* _DATASET RECORDS_:

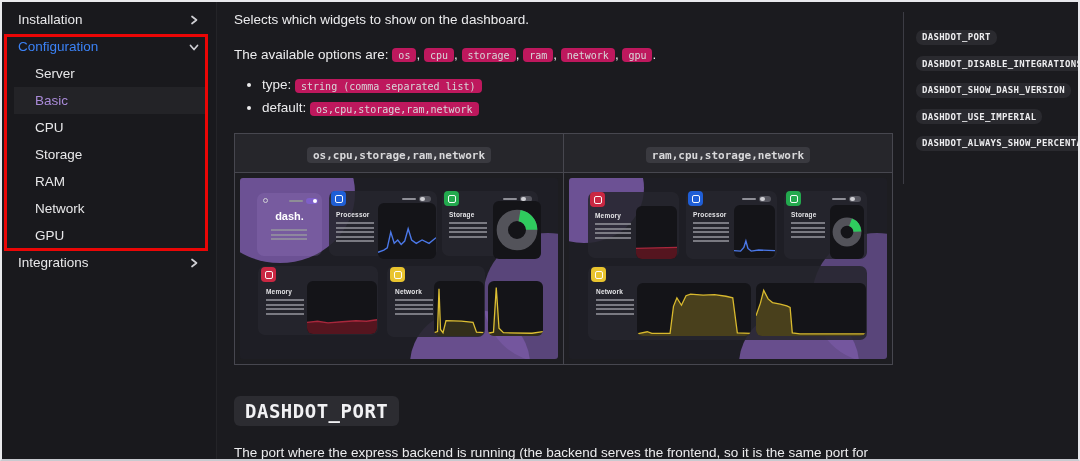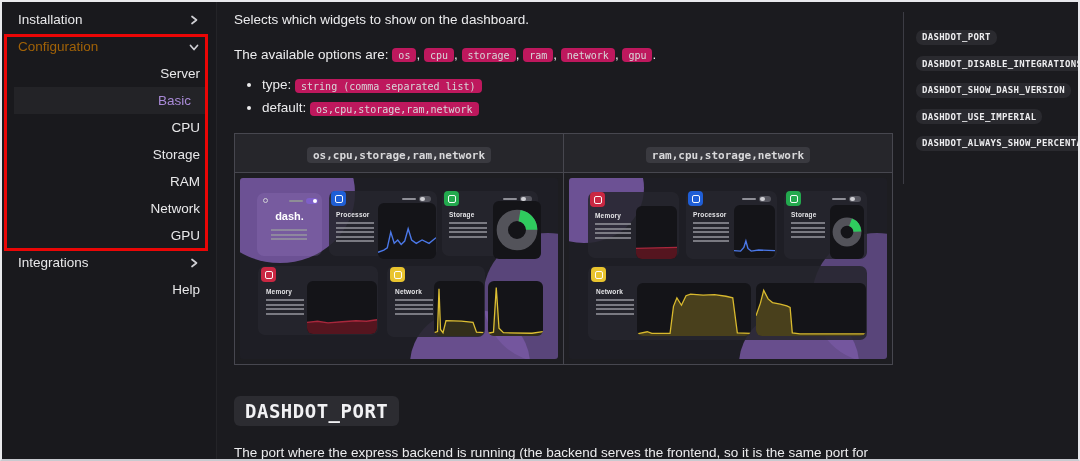--- a/index.html
+++ b/index.html
@@ -4,23 +4,23 @@
 <style>
   * { margin:0; padding:0; box-sizing:border-box; }
   html,body { background:#ffffff; }
   .screen {
     position:relative; width:1080px; height:461px; overflow:hidden;
     background:#1b1b1f; border:2px solid #e9e9ec; border-bottom-color:#c9cad0;
     font-family:"Liberation Sans", sans-serif; color:#e6e6e8;
   }
   
   .sidebar { position:absolute; left:0; top:0; width:215px; height:100%; background:#19191d; padding-top:4px; border-right:1px solid #242428; }
-  .side-item { height:27px; display:flex; align-items:center; padding:0 16px; font-size:13.5px; color:#e8e8ea; cursor:pointer;justify-content:flex-end; }
+  .side-item { height:27px; display:flex; align-items:center; padding:0 16px; font-size:13.5px; color:#e8e8ea; cursor:pointer; }
   .side-item.child { padding-left:33px; }
-  .side-item.purple { color:#a16207; }
+  .side-item.purple { color:#3b82f6; }
   .side-item.sel { background:#232327; margin:0 9px 0 12px; padding-left:21px; color:#a98ad8; }
   .chev { margin-left:auto; width:12px; height:12px; flex:none; }
   .chev polyline { fill:none; stroke:#cfcfd4; stroke-width:1.7; stroke-linecap:round; stroke-linejoin:round; }
   .red-box { position:absolute; left:2px; top:32px; width:204px; height:217px; border:3px solid #ea0606; z-index:5; pointer-events:none; }
   
   .content { position:absolute; left:216px; right:175px; top:0; bottom:0; padding:8px 16px 0 16px; }
   .content p { font-size:13.5px; line-height:1.45; color:#ececee; }
   .opts { margin-top:15px; }
   code.pill {
     font-family:"DejaVu Sans Mono", monospace; font-size:10px; color:#d8d8da;
@@ -114,23 +114,20 @@
     </div>
     <div class="side-item child">
       <span>GPU</span>
     </div>
     <div class="side-item">
       <span>Integrations</span>
       <svg class="chev" viewBox="0 0 12 12">
           <polyline points="4,2.5 8.5,6 4,9.5"></polyline>
         </svg>
     </div>
-    <div class="side-item">
-      <span>Help</span>
-    </div>
   </aside>
   <div class="red-box"></div>
 
   <main class="content">
     <p>Selects which widgets to show on the dashboard.</p>
 
     <p class="opts"><span>The available options are: </span><code class="pill">os</code><span>, </span><code class="pill">cpu</code><span>, </span><code class="pill">storage</code><span>, </span><code class="pill">ram</code><span>, </span><code class="pill">network</code><span>, </span><code class="pill">gpu</code><span>.</span></p>
 
     <ul class="bullets">
       <li><span>type: </span><code class="pill">string (comma separated list)</code></li>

* _DIRECTIONS FOR THIS TASK_: Every line of the entries above that includes "left" should be copied.

* _YOUR SOLUTION_:
   .sidebar { position:absolute; left:0; top:0; width:215px; height:100%; background:#19191d; padding-top:4px; border-right:1px solid #242428; }
   .side-item.child { padding-left:33px; }
   .side-item.sel { background:#232327; margin:0 9px 0 12px; padding-left:21px; color:#a98ad8; }
   .chev { margin-left:auto; width:12px; height:12px; flex:none; }
   .red-box { position:absolute; left:2px; top:32px; width:204px; height:217px; border:3px solid #ea0606; z-index:5; pointer-events:none; }
   .content { position:absolute; left:216px; right:175px; top:0; bottom:0; padding:8px 16px 0 16px; }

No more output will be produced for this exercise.